AGL board declines higher offer – ShareCafe


Done and dusted in hours – a $9 billion offer for AGL shareholders left in an act of defiance from a recalcitrant board of directors all the way?

It’s an interpretation that can be placed on the Sunday afternoon news first, a 10% higher bid or 75 cents per share for AGL from tech billionaire Mike Cannon-Brookes and international asset manager Brookfield – then a few hours later, a rejection from the board of directors of the AGL.

The offer at $8.25 per share, down from $7.50 on a Sunday a few weeks ago, was rejected by AGL’s board of directors the same day and confirmed to market first thing Monday.

That leaves AGL’s stock price stuck at Friday’s close of $7.43, and it will quickly drop back below the $7.19 it was trading at before the auction opened in late February. It was trading as low as $6.17 in early January.

Mr Cannon-Brookes, the co-founder of software developer Atlassian, said in a tweet on Sunday that it was with great sadness that the consortium “put our pens down”.

“This weekend, the board rejected our increased offer of $8.25, which is 46% higher than the price of $5.55 about 90 days ago,” he said in a message on Twitter.

Mr Cannon-Brookes said the consortium’s proposal to spend between $10 billion and $20 billion on large-scale renewables and batteries to enable the early shutdown of AGL’s power plants which account for 8% of total gas emissions Australia’s greenhouse would have been the “biggest decarbonisation project in the world”.

But instead, the board was pushing ahead with its increasingly controversial plan to spin off its huge coal and gas-fired power plants into a separate entity known as Accel Energy and continue burning coal until in the mid-2040s, he said.

“This path is a terrible outcome for shareholders, taxpayers, customers, Australia and the planet we all share,” Mr Cannon-Brookes said.

AGL rejected the first offer, telling investors it believed the offer “significantly undervalued” the company and that it was not in their best interest to approve.

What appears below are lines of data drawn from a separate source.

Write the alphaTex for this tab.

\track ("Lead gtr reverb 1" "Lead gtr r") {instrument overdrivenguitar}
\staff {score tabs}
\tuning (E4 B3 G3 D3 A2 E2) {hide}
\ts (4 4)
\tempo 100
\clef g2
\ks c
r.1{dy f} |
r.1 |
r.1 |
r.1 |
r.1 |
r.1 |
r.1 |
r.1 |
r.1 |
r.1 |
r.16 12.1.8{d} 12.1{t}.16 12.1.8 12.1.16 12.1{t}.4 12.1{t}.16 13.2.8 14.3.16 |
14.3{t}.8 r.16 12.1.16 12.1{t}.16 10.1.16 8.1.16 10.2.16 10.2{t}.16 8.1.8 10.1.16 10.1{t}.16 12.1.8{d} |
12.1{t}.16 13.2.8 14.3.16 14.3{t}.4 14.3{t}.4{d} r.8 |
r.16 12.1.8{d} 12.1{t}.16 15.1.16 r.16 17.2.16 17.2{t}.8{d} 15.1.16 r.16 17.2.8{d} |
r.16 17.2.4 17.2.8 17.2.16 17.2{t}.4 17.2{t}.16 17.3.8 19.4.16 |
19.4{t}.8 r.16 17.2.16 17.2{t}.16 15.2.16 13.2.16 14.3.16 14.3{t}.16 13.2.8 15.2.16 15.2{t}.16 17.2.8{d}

The consortium’s initial cash offer of $7.50 per share represented a 4.7% premium to the closing price of $7.19 before the announcement of the offer.

Justifying the board’s rejection of the initial offer, AGL chief executive Graeme Hunt insisted last month that a premium of 4.7% was far too low, given that redemption premiums often exceeded 30%.

On Monday, the same line was repeated by AGL Chairman Peter Botten, who said in a statement filed with the ASX early in the morning:

“The Revised Unsolicited Proposal continues to ignore the opportunity AGL Energy shareholders have through our proposed spin-off to realize potential future value.

“It also ignores the momentum we have recently seen in the business thanks to our strong half-year result, solid progress on the spin-off, strong interest in our energy transition investment partnership and the improvements we are seeing. in wholesale futures prices.

“The proposed split will be a catalyst for the potential realization of shareholder value. It will create two industry-leading companies with distinct value propositions. This will allow each company to be valued separately and more positively by the market based on its own specific business fundamentals.

It was self-interested as it implies that AGL is a strong and successful company with a bright future, but its fossil fuel-based generation fleet and associated assets were the reason shares fell more than $27 at the start of 2017. These assets have been unable to compete in terms of price or efficiency with the growing presence of renewables in the energy market.

That’s why AGL’s management and CEO, Graham Hunt, want to make it a standalone business that will underperform in the market (if someone finances it and insures its assets) with the retail, distribution and renewable energy in a new version of AGL.